Cosa serve: Per favore, riporta parola per parola il tratto del brano su Fiume che va da "Circa le pensioni" fino a "bloccatura a Fiume.".

Circa le pensioni marinare, la marineria italiana mediante la sua
Federazione ottenne prima la fusione delle Casse Invalidi per mezzo
di uno sciopero generale (1912), e poi ottenne il finanziamento della
Cassa Invalidi Unica e il conseguente miglioramento delle pensioni
marinare nel 1919 mercè azioni persuasive, come quelle del
piratamento del «Persia» e sua bloccatura a Fiume.
Ora la Federazione
Italiana Lavoratori del Mare sta lottando ancora per ottenere giuste
pensioni marinare.
L'Italia, male
trattata dagli Alleati, si dibatteva in serie difficoltà. Il
Capo del Governo, per legittime preoccupazioni, trattava con gli
alleati, subendo la loro volontà. Essi avevano creata la
Jugoslavia, e proteggevano questo nuovo Stato a danno dell'Italia.
Mentre i nuovi
ricchi di guerra ostentavano le loro ricchezze, i lavoratori stavano
male. La Camera funzionava in mezzo a enorme confusione. Visto che
nessuna azione chiarificatrice veniva compiuta, Giulietti pensò
di fare una marcia su Roma, partendo da Fiume, ma con le camicie
rosse. Scrisse a tal uopo a D'Annunzio, che accettò, come
risulta da quest'altra sua lettera:
«Mio caro
compagno,
«c'è una volontà mistica che
conduce gli eventi in questa zona luminosa dove si foggiano le forme
nuove della vita libera.
«Domattina
doveva partire per Genova un mio messo; ed ecco, stanotte arriva tuo
fratello. Tu mi vieni incontro, mentre io mi muovevo verso di te. Il
tuo messaggio è veramente provvidenziale.
«Il
significato della mia impresa e della mia ostinatissima resistenza
diventa ogni giorno più manifesto agli spiriti non ingombri di
pregiudizi e di basse passioni. Tutte le volontà di
rivendicazione e di rivolta – nel vasto mondo – si
orientano verso l'incendio di Fiume, che manda le sue faville molto
lontano. Attendo fra giorni ambascerìe dall'Egitto,
dall'India, dall'Irlanda, da tutte le genti offese e oppresse.
«Fin
dall'ottobre scorso ho influito direttamente sul moto egiziano contro
i «divoratori di carne cruda». Ho lavorato profondamente
per dare un «nuovo aspetto alla questione adriatica. Anche i
Croati, desiderosi di scuotere il giogo serbo, si volgono a me. La
Croazia, a cui il patto di Londra dà Fiume, cedono nettamente
Fiume all'Italia. La rivoluzione dei «separatisti» è
pronta. Deve scoppiare prima che la primavera richiami i contadini ai
lavori della terra, cioè prima del 15 marzo. È,
infatti, principalmente una insurrezione dei «lavoratori della
terra». Io posso condurre il movimento. Io posso entrare in
Zagabria come un liberatore. Tutto è disposto per questo.
«Ho le armi,
anche; ho le cartucce del PERSIA, a milioni. Mi manca quel che
Macchiavelli chiama «il nerbo della guerra».

I dati:
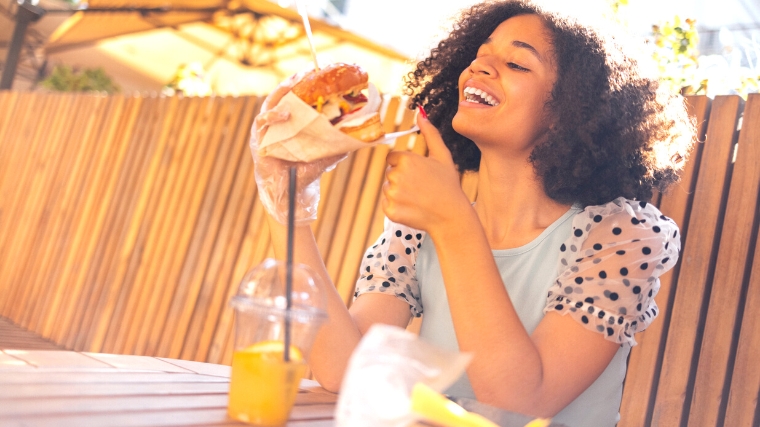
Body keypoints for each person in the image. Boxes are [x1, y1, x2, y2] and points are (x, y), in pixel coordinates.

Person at [250, 0, 695, 425]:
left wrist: (452, 221)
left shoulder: (623, 237)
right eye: (480, 56)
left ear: (573, 110)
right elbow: (346, 369)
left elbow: (523, 401)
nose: (480, 67)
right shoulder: (419, 231)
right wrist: (285, 200)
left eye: (518, 64)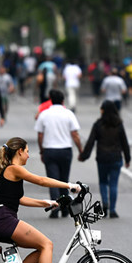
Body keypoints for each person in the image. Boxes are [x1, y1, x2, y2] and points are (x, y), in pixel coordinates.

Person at [0, 137, 80, 263]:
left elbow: (19, 199)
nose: (29, 156)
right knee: (47, 244)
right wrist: (69, 185)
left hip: (2, 219)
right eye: (27, 152)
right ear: (19, 152)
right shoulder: (14, 169)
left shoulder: (11, 172)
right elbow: (41, 180)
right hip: (4, 220)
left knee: (42, 249)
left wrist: (46, 203)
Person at [35, 90, 83, 218]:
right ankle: (65, 208)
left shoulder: (44, 114)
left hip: (49, 150)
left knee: (52, 181)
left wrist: (41, 150)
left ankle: (55, 207)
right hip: (65, 151)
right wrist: (80, 149)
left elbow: (40, 135)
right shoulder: (68, 114)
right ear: (63, 101)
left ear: (50, 99)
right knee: (64, 180)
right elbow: (75, 134)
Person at [78, 101, 130, 218]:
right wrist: (128, 158)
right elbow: (124, 142)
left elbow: (91, 142)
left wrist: (84, 156)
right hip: (116, 157)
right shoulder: (119, 124)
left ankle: (105, 203)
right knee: (113, 184)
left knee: (103, 182)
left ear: (103, 110)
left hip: (102, 158)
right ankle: (112, 209)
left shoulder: (98, 124)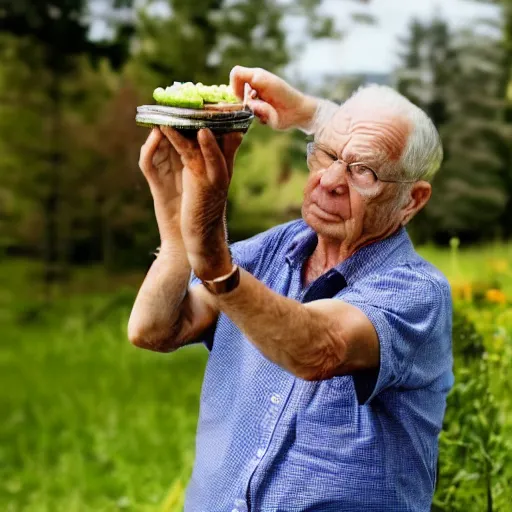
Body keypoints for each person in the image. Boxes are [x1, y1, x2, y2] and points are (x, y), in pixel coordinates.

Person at [129, 66, 453, 512]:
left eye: (364, 173)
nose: (331, 180)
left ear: (412, 200)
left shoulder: (417, 292)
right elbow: (156, 329)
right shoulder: (273, 249)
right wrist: (175, 237)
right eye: (324, 155)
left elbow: (318, 348)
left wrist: (212, 257)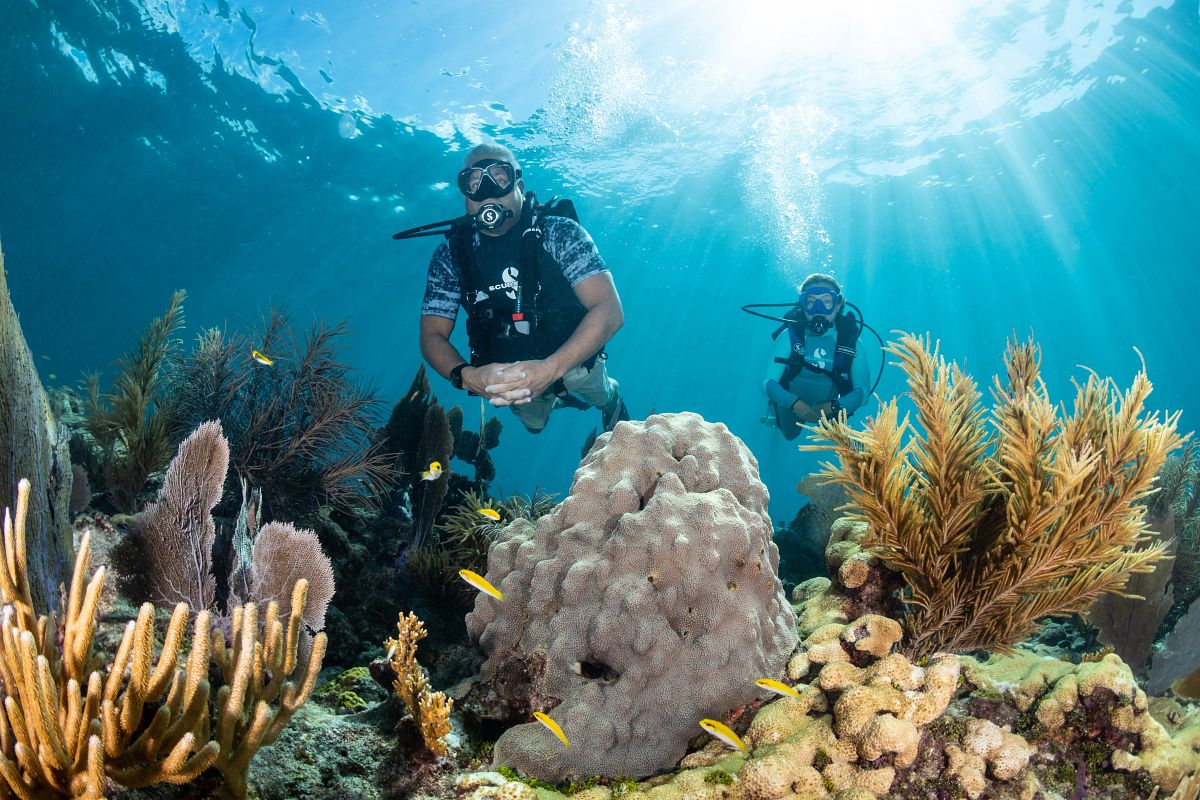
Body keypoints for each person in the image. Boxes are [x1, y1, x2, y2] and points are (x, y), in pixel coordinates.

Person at [418, 142, 628, 434]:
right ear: (464, 193)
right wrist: (467, 377)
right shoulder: (449, 257)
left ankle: (610, 396)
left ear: (519, 184)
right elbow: (432, 334)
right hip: (512, 378)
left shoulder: (559, 232)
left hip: (578, 362)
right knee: (535, 425)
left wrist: (551, 369)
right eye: (474, 182)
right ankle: (554, 402)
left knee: (601, 395)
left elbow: (610, 310)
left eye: (499, 178)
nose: (487, 192)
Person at [762, 273, 871, 440]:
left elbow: (863, 394)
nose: (818, 310)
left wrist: (834, 407)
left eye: (826, 302)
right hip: (791, 403)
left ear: (838, 305)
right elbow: (767, 383)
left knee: (834, 439)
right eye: (811, 302)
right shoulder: (789, 335)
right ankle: (774, 409)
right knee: (789, 434)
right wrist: (793, 402)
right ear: (802, 304)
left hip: (832, 407)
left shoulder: (851, 342)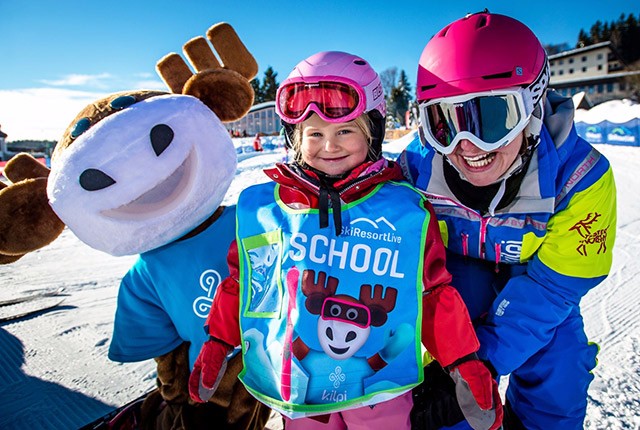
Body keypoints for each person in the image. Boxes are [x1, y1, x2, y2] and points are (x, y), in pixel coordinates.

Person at [188, 51, 502, 429]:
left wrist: (463, 362)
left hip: (378, 390)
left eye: (345, 132)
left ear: (371, 133)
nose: (329, 146)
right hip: (300, 389)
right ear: (296, 138)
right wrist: (218, 342)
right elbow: (247, 283)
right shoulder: (268, 208)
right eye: (315, 134)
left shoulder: (404, 211)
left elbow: (432, 293)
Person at [398, 11, 617, 430]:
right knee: (450, 367)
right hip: (458, 275)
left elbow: (554, 287)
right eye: (444, 124)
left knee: (561, 363)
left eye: (492, 119)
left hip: (537, 277)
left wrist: (482, 361)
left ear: (533, 107)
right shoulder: (417, 170)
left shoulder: (580, 178)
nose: (466, 145)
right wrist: (458, 367)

Soluzione:
Circa le pensioni marinare, la marineria italiana mediante la sua
Federazione ottenne prima la fusione delle Casse Invalidi per mezzo
di uno sciopero generale (1912), e poi ottenne il finanziamento della
Cassa Invalidi Unica e il conseguente miglioramento delle pensioni
marinare nel 1919 mercè azioni persuasive, come quelle del
piratamento del «Persia» e sua bloccatura a Fiume.